= WHAT YOU SHOULD DO =
Search the records below for the string "item" and copy each line where it turns up.

= Stored data entries =
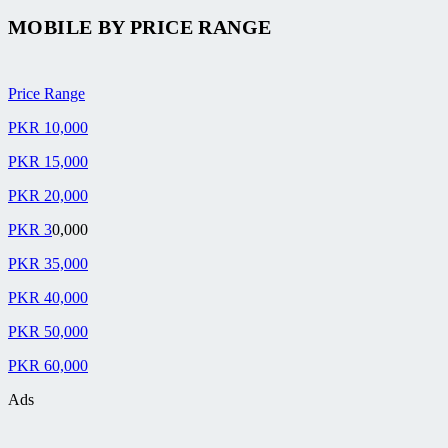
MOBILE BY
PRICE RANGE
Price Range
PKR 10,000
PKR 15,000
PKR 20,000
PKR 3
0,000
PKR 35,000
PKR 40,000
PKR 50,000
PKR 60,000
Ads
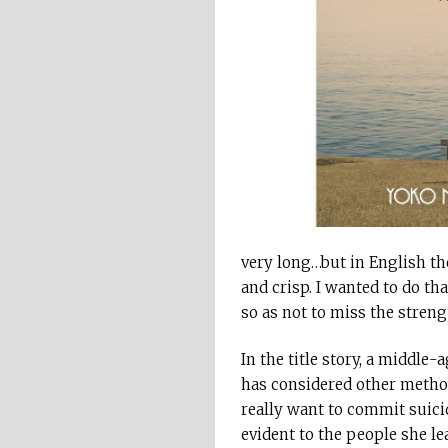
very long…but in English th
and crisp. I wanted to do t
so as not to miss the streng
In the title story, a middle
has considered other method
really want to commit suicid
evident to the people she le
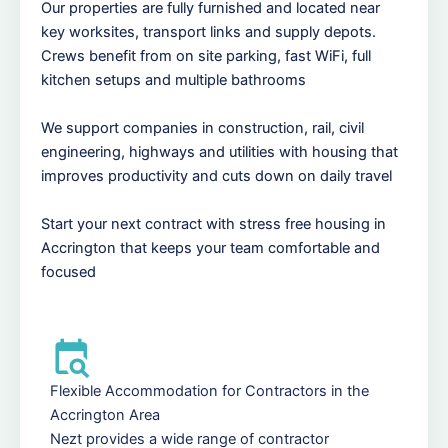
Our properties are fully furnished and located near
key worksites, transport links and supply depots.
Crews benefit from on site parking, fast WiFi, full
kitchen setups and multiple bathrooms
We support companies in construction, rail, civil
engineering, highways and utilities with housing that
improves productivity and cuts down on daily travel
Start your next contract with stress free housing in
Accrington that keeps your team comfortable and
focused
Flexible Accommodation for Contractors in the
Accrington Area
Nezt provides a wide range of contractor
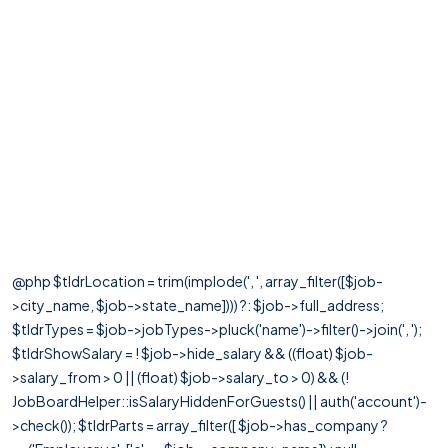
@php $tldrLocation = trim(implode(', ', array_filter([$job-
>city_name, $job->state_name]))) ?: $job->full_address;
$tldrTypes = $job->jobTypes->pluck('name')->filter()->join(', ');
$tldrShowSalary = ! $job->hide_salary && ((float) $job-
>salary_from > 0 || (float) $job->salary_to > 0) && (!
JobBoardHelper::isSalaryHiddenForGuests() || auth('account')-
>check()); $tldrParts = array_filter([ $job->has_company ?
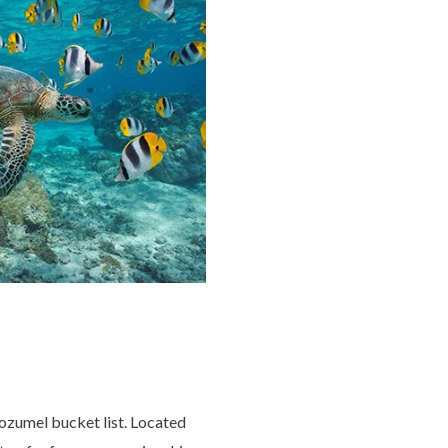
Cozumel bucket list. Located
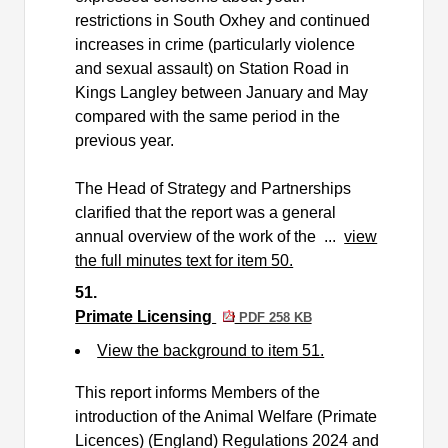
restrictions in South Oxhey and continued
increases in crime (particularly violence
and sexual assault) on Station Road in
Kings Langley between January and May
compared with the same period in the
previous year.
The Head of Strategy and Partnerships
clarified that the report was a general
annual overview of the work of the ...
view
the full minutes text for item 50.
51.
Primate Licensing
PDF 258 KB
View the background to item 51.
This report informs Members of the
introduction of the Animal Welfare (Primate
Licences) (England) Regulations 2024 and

= THE ANSWER =
the full minutes text for item 50.
View the background to item 51.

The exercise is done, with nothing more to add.